#### INFORMATION ####
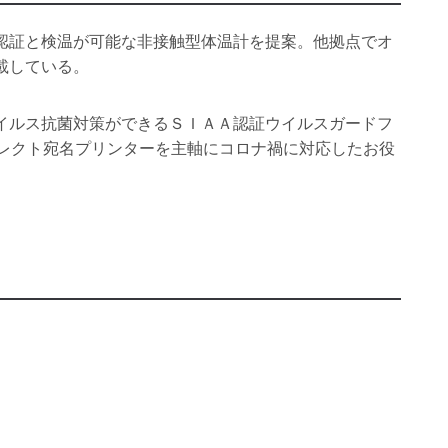
認証と検温が可能な非接触型体温計を提案。他拠点でオ
載している。
イルス抗菌対策ができるＳＩＡＡ認証ウイルスガードフ
イレクト宛名プリンターを主軸にコロナ禍に対応したお役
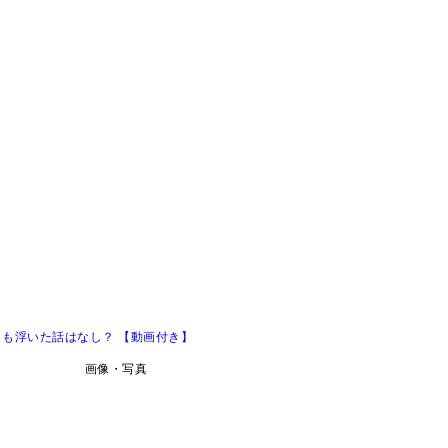
！も浮いた話はなし？ 【動画付き】
画像・写真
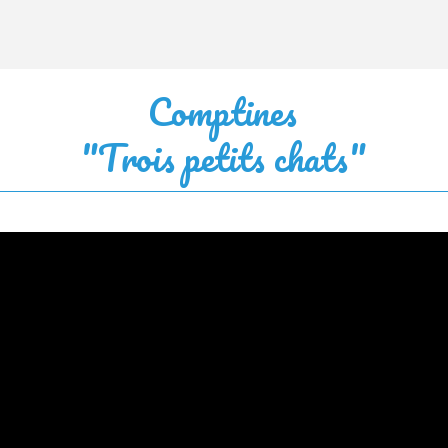
Comptines
"Trois petits chats"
####
## EXERCISE GOAL
Reproduce every line of text in the rows above without any change, and leave the pictures out.

## TASK ANSWER
認証と検温が可能な非接触型体温計を提案。他拠点でオ
載している。
イルス抗菌対策ができるＳＩＡＡ認証ウイルスガードフ
イレクト宛名プリンターを主軸にコロナ禍に対応したお役
！も浮いた話はなし？ 【動画付き】
画像・写真
Comptines
"Trois petits chats"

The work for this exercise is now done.